この章の最後として、もう一度依存症患者の気持ちになって頂きたいと思います。そしてハームリダクションアプローチが目指すところを味わっていただきたいと思います。今回は小林桜児氏の『人を信じられない病』から引用しました。
ここでは依存症患者におけるアルコールや薬物を「浮き輪」にたとえて説明しています。
画像 irasutoya.com 板につかまる人
依存症患者とは、船が難破して、海に投げ出されている状態です。彼らは浮き輪や木片などにしがみついて生き延びようとしています。彼らは豪華客船に乗っていました。ところが船が座礁して、彼らは海に投げ出されてしまいました。なんとか浮き輪や浮いているものにしがみついて生きてきましたが、次第に海が荒れてきました。しがみついているだけでもしんどい状態です。このまま手を放して死んでしまおうかと、何度も思いました。
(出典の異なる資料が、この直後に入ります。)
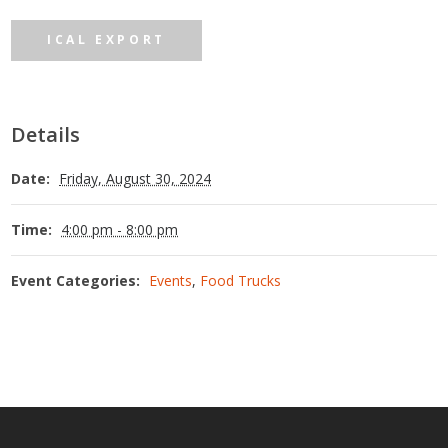
ICAL EXPORT
Details
Date:
Friday, August 30, 2024
Time:
4:00 pm - 8:00 pm
Event Categories:
Events
,
Food Trucks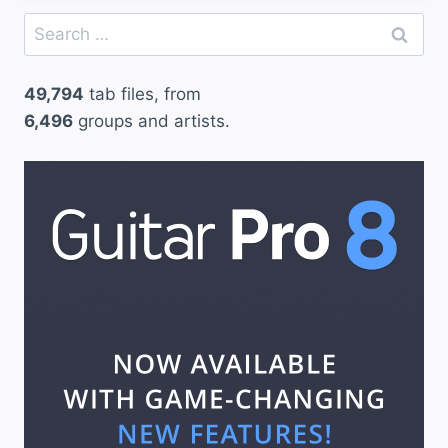
Search
for:
49,794
tab files, from
6,496
groups and artists.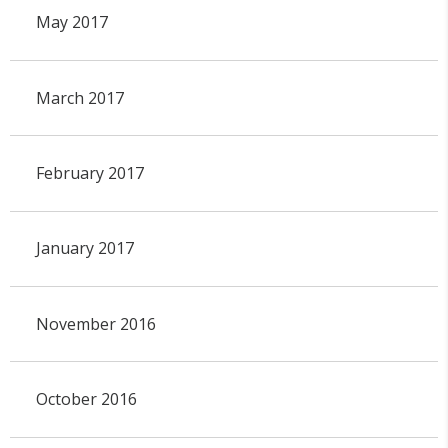
May 2017
March 2017
February 2017
January 2017
November 2016
October 2016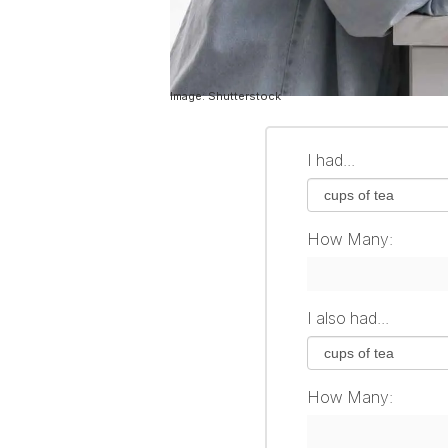
Image: Shutterstock
I had...
How Many:
I also had...
How Many: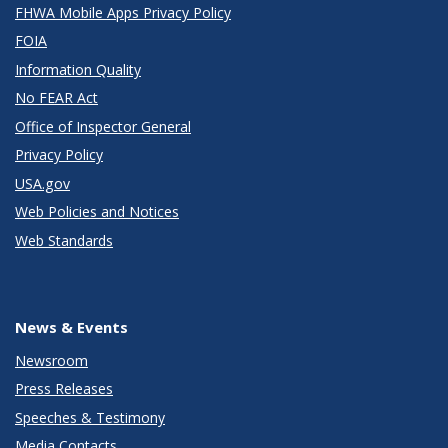
FHWA Mobile Apps Privacy Policy
FOIA
Information Quality
No FEAR Act
Office of Inspector General
Privacy Policy
USA.gov
Web Policies and Notices
Web Standards
News & Events
Newsroom
Press Releases
Speeches & Testimony
Media Contacts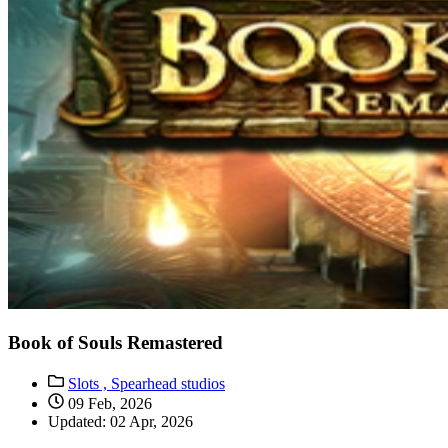
Book of Souls Remastered
Slots ,
Spearhead studios
09 Feb, 2026
Updated: 02 Apr, 2026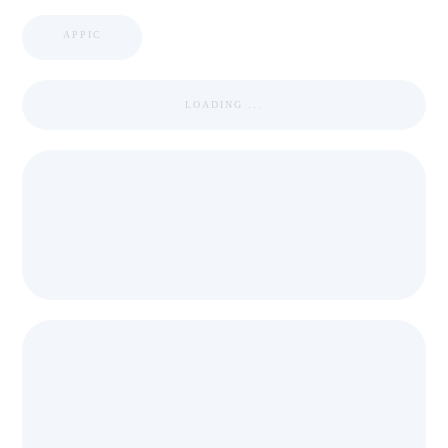
APPIC
LOADING ...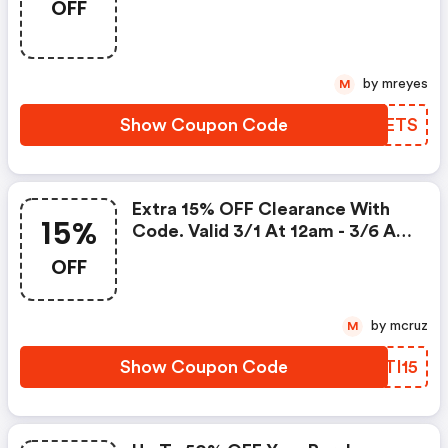
OFF
Valid 3/11 At 12am -3/16 At 3:00
Am!
by mreyes
M
Show Coupon Code
PXIETS
Extra 15% OFF Clearance With
15%
Code. Valid 3/1 At 12am - 3/6 At
11:59pm!
OFF
by mcruz
M
Show Coupon Code
UATI15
そこに一隻のボートが近づいてきました。ボートに乗った人たちの中には家族もいました。ボートに乗った人たちは、海に投げ出された患者をあざ笑いました。人々は口々に、
「そうなったのは自業自得だ!」
「そんな浮き輪なんて捨てちまえ!」
と、浮き輪にしがみつく彼を攻撃しました。
画像 heisei.or.jp 処方薬を他人にあげる
さらにその浮き輪を無理やり取り上げようとするのです。彼は必死に抵抗しました。今浮き輪を取られたら生きていけません。浮き輪は命なんです。
そんな彼の言い分は無視するように、ボートの面々は、
「そんな浮き輪にしがみついていたら、死んでしまうぞ!」と、強引に浮き輪を取り上げようとします。
彼にとってボートの人々は敵でしかありませんでした。
浮き輪を手放しては生きていけません。しかしみんなはその浮き輪を悪者扱いします。彼は浮き輪があっても安心できないことはわかっていました。しかし、それ以外に生きていく方法が見つからなかったのです。